• _WORK REQUIRED_: Output the listing below verbatim, without images.

• _LISTED RECORDS_:
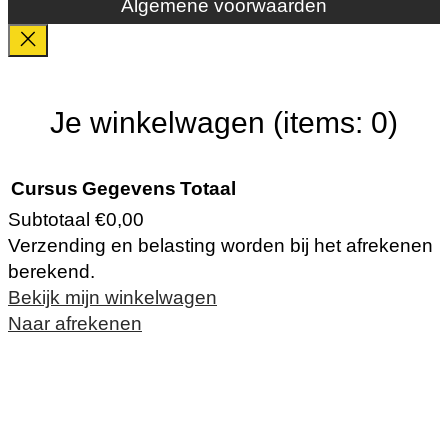
Algemene voorwaarden
Je winkelwagen
(items: 0)
Cursus
Gegevens
Totaal
Subtotaal
€0,00
Verzending en belasting worden bij het afrekenen
Producten
berekend.
Bekijk mijn winkelwagen
in
Naar afrekenen
winkelwagen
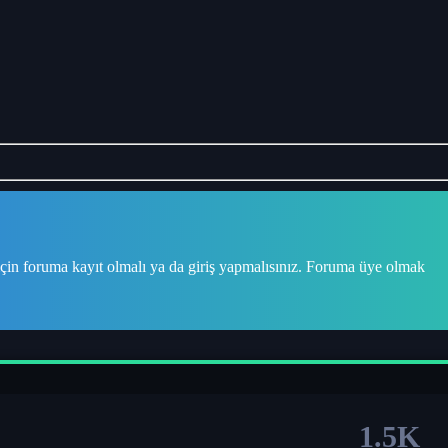
çin foruma kayıt olmalı ya da giriş yapmalısınız. Foruma üye olmak
1.5K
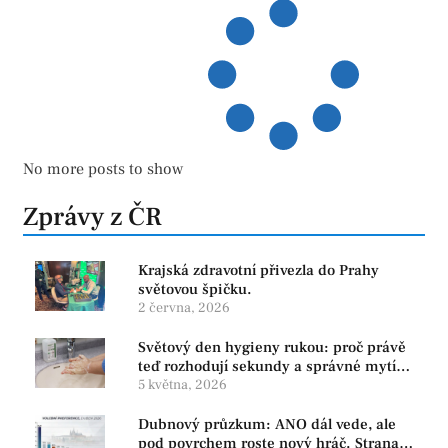
No more posts to show
Zprávy z ČR
Krajská zdravotní přivezla do Prahy
světovou špičku.
2 června, 2026
Světový den hygieny rukou: proč právě
teď rozhodují sekundy a správné mytí
rukou
5 května, 2026
Dubnový průzkum: ANO dál vede, ale
pod povrchem roste nový hráč. Strana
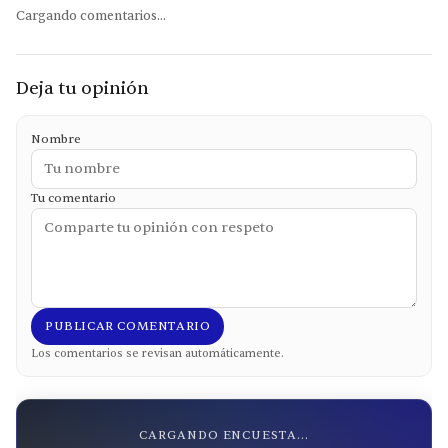
Cargando comentarios...
Deja tu opinión
Nombre
Tu comentario
PUBLICAR COMENTARIO
Los comentarios se revisan automáticamente.
CARGANDO ENCUESTA...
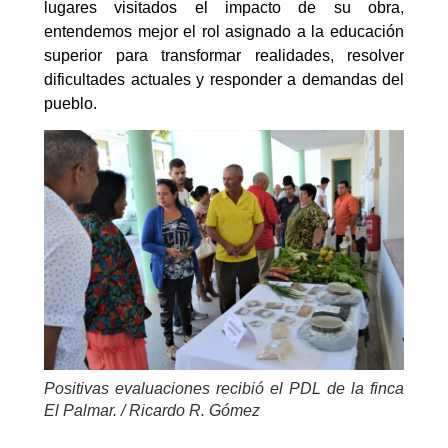
lugares visitados el impacto de su obra,
entendemos mejor el rol asignado a la educación
superior para transformar realidades, resolver
dificultades actuales y responder a demandas del
pueblo.
Positivas evaluaciones recibió el PDL de la finca
El Palmar. / Ricardo R. Gómez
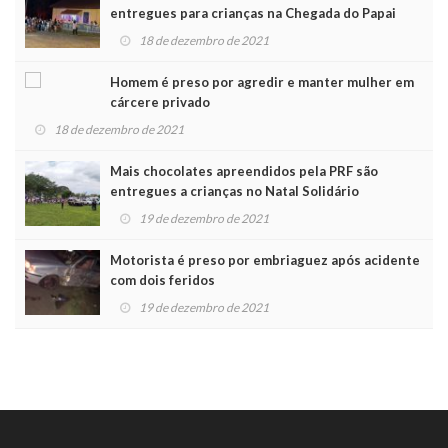
entregues para crianças na Chegada do Papai
Noel
18 de dezembro de 2021
Homem é preso por agredir e manter mulher em
cárcere privado
18 de dezembro de 2021
Mais chocolates apreendidos pela PRF são
entregues a crianças no Natal Solidário
19 de dezembro de 2021
Motorista é preso por embriaguez após acidente
com dois feridos
19 de dezembro de 2021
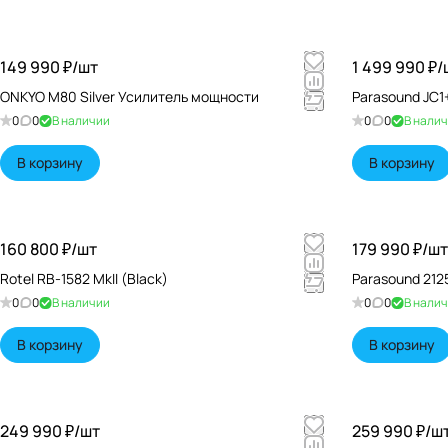
149 990 ₽/
шт
1 499 990 ₽/
ONKYO M80 Silver Усилитель мощности
Parasound JC1
0
0
В наличии
0
0
В нали
В корзину
В корзину
160 800 ₽/
шт
179 990 ₽/
шт
Rotel RB-1582 MkII (Black)
Parasound 212
0
0
В наличии
0
0
В нали
В корзину
В корзину
249 990 ₽/
шт
259 990 ₽/
ш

• _RESULT OF THIS EXERCISE_:
Algemene voorwaarden
Je winkelwagen
(items: 0)
Cursus
Gegevens
Totaal
Subtotaal
€0,00
Verzending en belasting worden bij het afrekenen
Producten
berekend.
Bekijk mijn winkelwagen
in
Naar afrekenen
winkelwagen
çin foruma kayıt olmalı ya da giriş yapmalısınız. Foruma üye olmak
1.5K
No more posts to show
Zprávy z ČR
Krajská zdravotní přivezla do Prahy
světovou špičku.
2 června, 2026
Světový den hygieny rukou: proč právě
teď rozhodují sekundy a správné mytí
rukou
5 května, 2026
Dubnový průzkum: ANO dál vede, ale
pod povrchem roste nový hráč. Strana
Cargando comentarios...
Deja tu opinión
Nombre
Tu comentario
PUBLICAR COMENTARIO
Los comentarios se revisan automáticamente.
CARGANDO ENCUESTA...
lugares visitados el impacto de su obra,
entendemos mejor el rol asignado a la educación
superior para transformar realidades, resolver
dificultades actuales y responder a demandas del
pueblo.
Positivas evaluaciones recibió el PDL de la finca
El Palmar. / Ricardo R. Gómez
entregues para crianças na Chegada do Papai
Noel
18 de dezembro de 2021
Homem é preso por agredir e manter mulher em
cárcere privado
18 de dezembro de 2021
Mais chocolates apreendidos pela PRF são
entregues a crianças no Natal Solidário
19 de dezembro de 2021
Motorista é preso por embriaguez após acidente
com dois feridos
19 de dezembro de 2021
149 990 ₽/
шт
1 499 990 ₽/
ONKYO M80 Silver Усилитель мощности
Parasound JC1
0
0
В наличии
0
0
В нали
В корзину
В корзину
160 800 ₽/
шт
179 990 ₽/
шт
Rotel RB-1582 MkII (Black)
Parasound 212
0
0
В наличии
0
0
В нали
В корзину
В корзину
249 990 ₽/
шт
259 990 ₽/
ш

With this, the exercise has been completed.